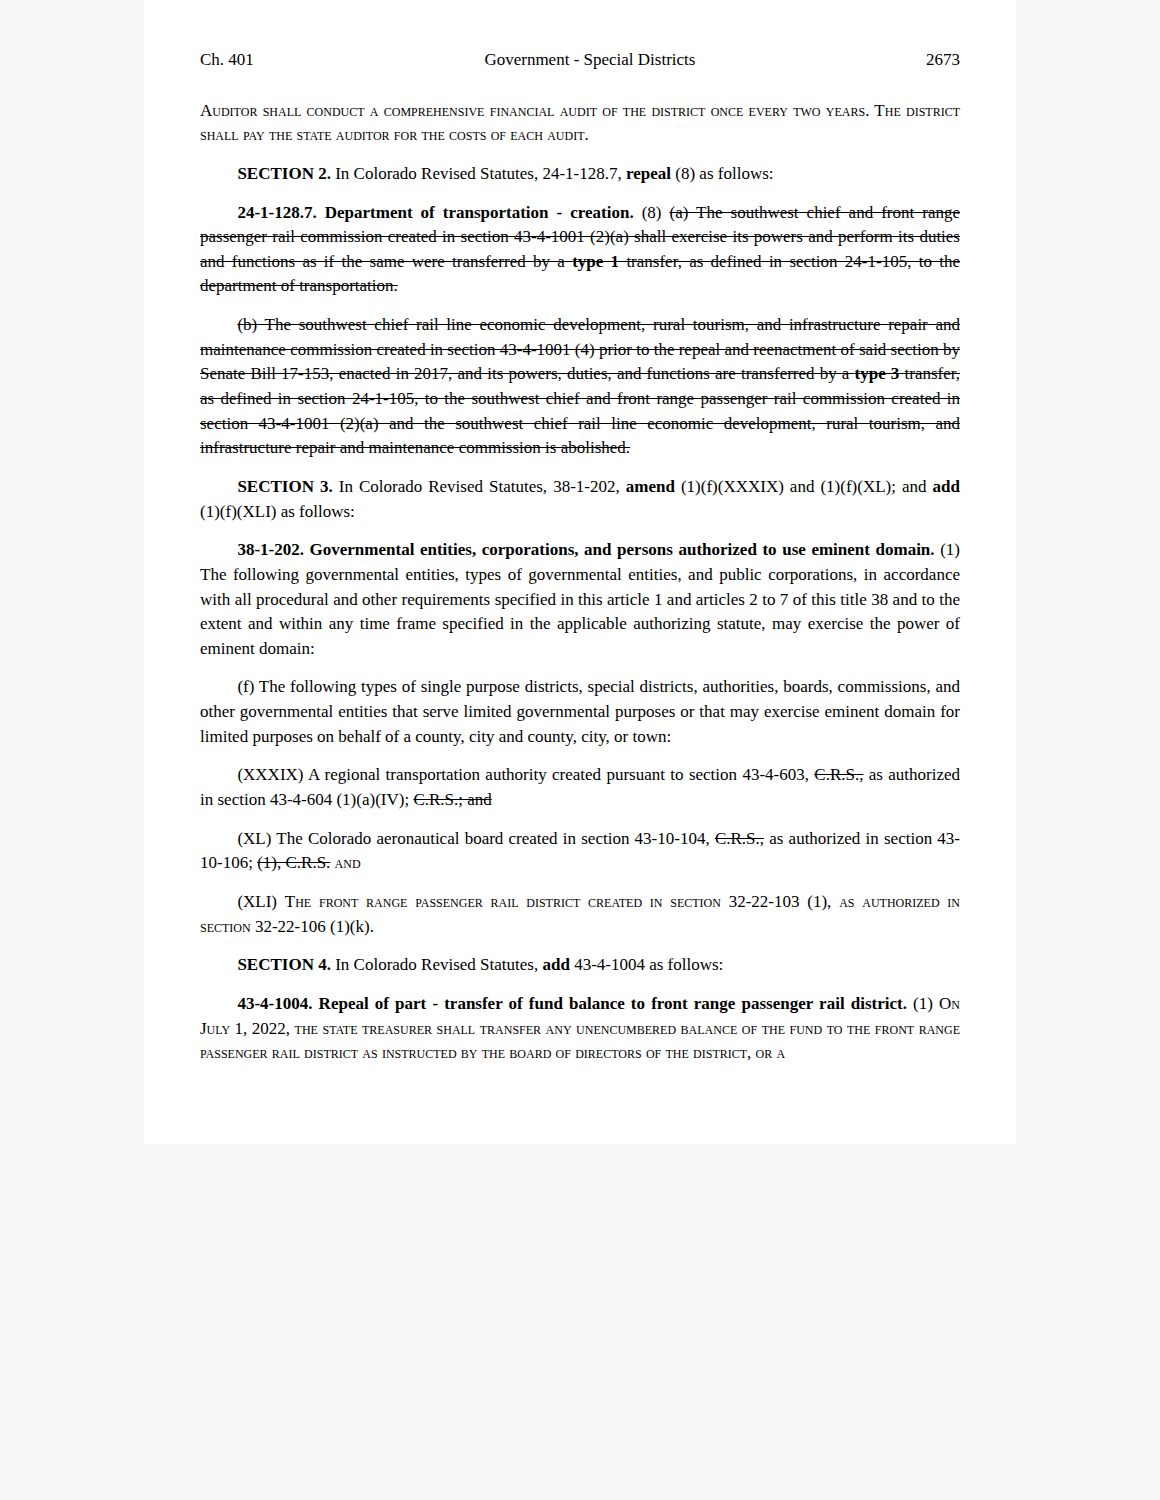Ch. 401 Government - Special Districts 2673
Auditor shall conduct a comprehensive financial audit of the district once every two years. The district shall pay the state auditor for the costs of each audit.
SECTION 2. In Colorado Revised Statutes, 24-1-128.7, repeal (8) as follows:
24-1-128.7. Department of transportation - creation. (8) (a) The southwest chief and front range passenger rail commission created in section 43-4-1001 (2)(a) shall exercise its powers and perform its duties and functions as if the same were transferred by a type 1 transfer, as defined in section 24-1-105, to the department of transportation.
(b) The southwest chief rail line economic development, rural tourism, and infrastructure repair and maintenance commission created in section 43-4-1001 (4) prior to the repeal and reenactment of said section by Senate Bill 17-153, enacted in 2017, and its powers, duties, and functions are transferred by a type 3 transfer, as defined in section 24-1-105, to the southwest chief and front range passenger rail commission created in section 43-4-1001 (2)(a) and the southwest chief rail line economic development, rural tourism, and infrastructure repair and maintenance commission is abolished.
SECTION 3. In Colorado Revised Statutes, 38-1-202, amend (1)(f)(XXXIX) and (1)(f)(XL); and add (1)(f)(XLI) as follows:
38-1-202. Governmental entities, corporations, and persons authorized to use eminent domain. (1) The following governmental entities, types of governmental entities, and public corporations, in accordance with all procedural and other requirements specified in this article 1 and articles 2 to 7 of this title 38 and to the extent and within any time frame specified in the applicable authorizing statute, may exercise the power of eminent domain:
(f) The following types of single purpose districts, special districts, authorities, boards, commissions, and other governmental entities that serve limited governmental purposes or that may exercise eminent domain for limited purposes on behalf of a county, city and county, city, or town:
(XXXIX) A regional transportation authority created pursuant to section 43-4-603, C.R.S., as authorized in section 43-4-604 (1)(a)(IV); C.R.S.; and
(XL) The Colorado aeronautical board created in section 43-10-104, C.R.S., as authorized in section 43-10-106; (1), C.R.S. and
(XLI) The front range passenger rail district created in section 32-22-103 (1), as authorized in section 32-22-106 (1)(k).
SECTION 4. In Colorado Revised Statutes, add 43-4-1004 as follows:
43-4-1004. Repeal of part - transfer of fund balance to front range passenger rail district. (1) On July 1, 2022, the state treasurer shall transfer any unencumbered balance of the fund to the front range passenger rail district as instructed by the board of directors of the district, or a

* * * * * * *

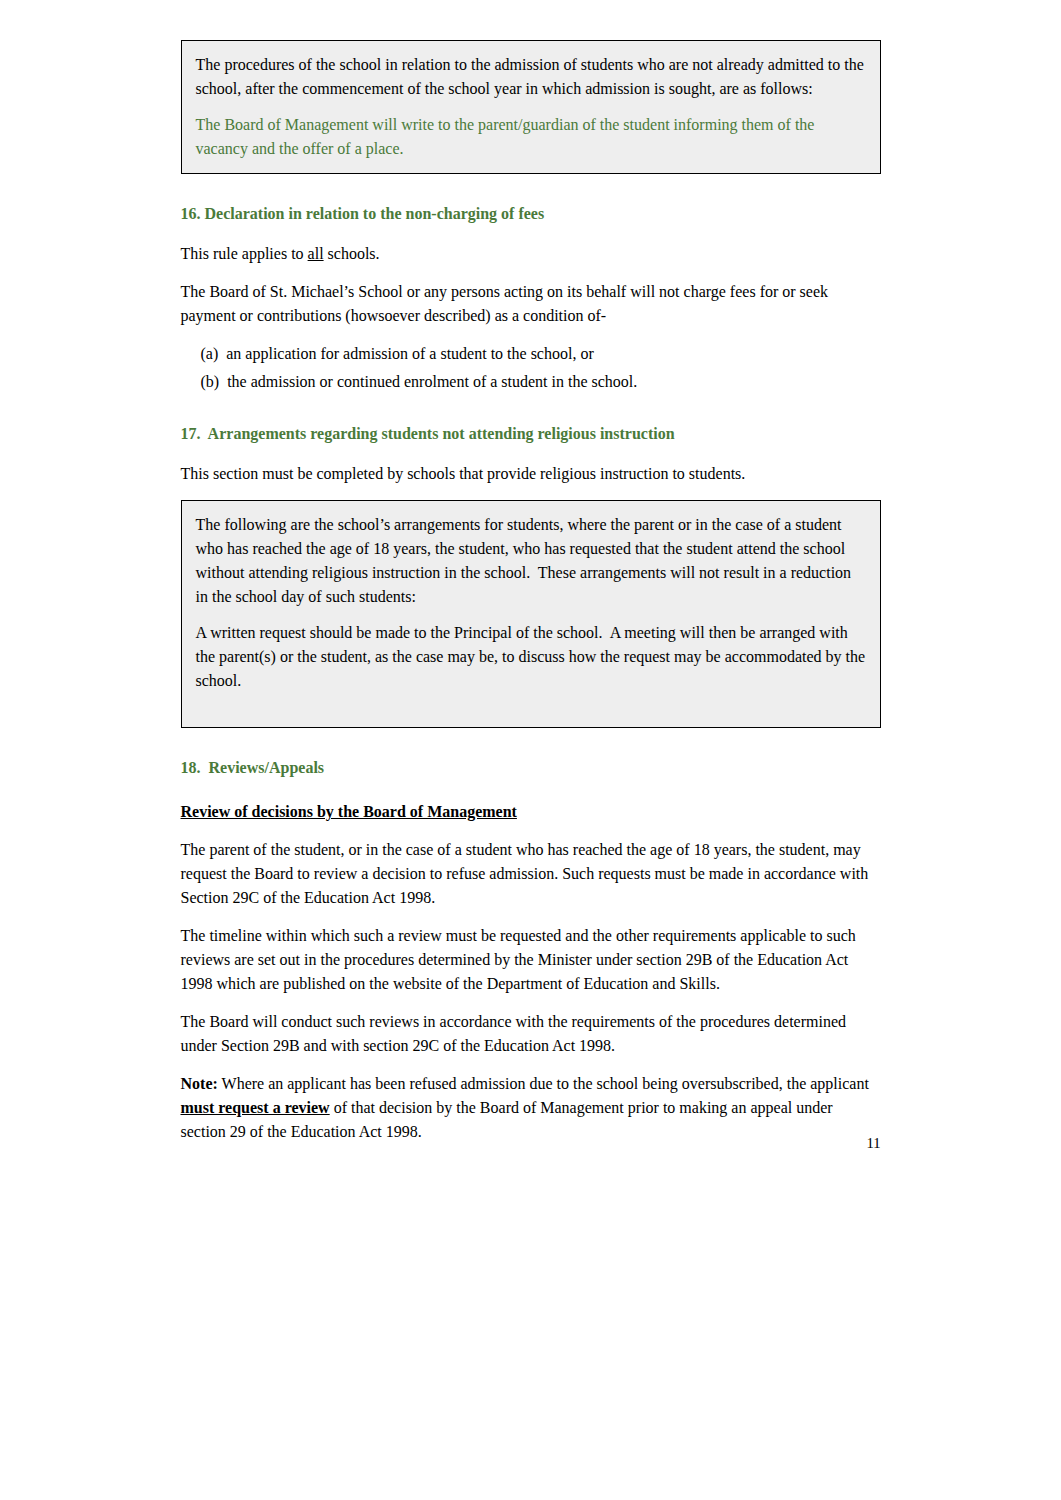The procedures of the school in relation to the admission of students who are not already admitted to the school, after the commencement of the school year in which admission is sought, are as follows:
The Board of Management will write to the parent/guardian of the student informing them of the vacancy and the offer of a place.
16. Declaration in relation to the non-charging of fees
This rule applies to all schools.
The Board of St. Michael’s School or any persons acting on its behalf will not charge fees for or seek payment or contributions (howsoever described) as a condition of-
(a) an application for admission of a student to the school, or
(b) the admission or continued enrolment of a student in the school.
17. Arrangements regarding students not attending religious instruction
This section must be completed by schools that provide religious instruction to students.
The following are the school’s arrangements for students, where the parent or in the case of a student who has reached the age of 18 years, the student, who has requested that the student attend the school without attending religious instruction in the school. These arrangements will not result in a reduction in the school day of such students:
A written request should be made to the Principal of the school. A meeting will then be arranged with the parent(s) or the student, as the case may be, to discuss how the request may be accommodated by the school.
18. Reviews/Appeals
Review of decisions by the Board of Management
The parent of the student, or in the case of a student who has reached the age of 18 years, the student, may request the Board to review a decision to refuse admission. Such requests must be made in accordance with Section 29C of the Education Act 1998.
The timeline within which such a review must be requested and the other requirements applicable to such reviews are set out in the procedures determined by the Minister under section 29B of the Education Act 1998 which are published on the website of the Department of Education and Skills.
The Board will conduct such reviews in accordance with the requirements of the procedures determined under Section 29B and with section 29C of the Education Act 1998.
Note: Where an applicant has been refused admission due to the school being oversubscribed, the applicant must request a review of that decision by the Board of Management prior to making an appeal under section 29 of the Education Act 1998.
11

* * * * * * *

Given the entries above, transcribe exactly the lines from the one holding "Ch. 401 Government - Special Districts 2673" through the one holding "SECTION 3. In"; pictures do not belong in the transcription.

Task output:
Ch. 401 Government - Special Districts 2673
Auditor shall conduct a comprehensive financial audit of the district once every two years. The district shall pay the state auditor for the costs of each audit.
SECTION 2. In Colorado Revised Statutes, 24-1-128.7, repeal (8) as follows:
24-1-128.7. Department of transportation - creation. (8) (a) The southwest chief and front range passenger rail commission created in section 43-4-1001 (2)(a) shall exercise its powers and perform its duties and functions as if the same were transferred by a type 1 transfer, as defined in section 24-1-105, to the department of transportation.
(b) The southwest chief rail line economic development, rural tourism, and infrastructure repair and maintenance commission created in section 43-4-1001 (4) prior to the repeal and reenactment of said section by Senate Bill 17-153, enacted in 2017, and its powers, duties, and functions are transferred by a type 3 transfer, as defined in section 24-1-105, to the southwest chief and front range passenger rail commission created in section 43-4-1001 (2)(a) and the southwest chief rail line economic development, rural tourism, and infrastructure repair and maintenance commission is abolished.
SECTION 3. In Colorado Revised Statutes, 38-1-202, amend (1)(f)(XXXIX) and (1)(f)(XL); and add (1)(f)(XLI) as follows:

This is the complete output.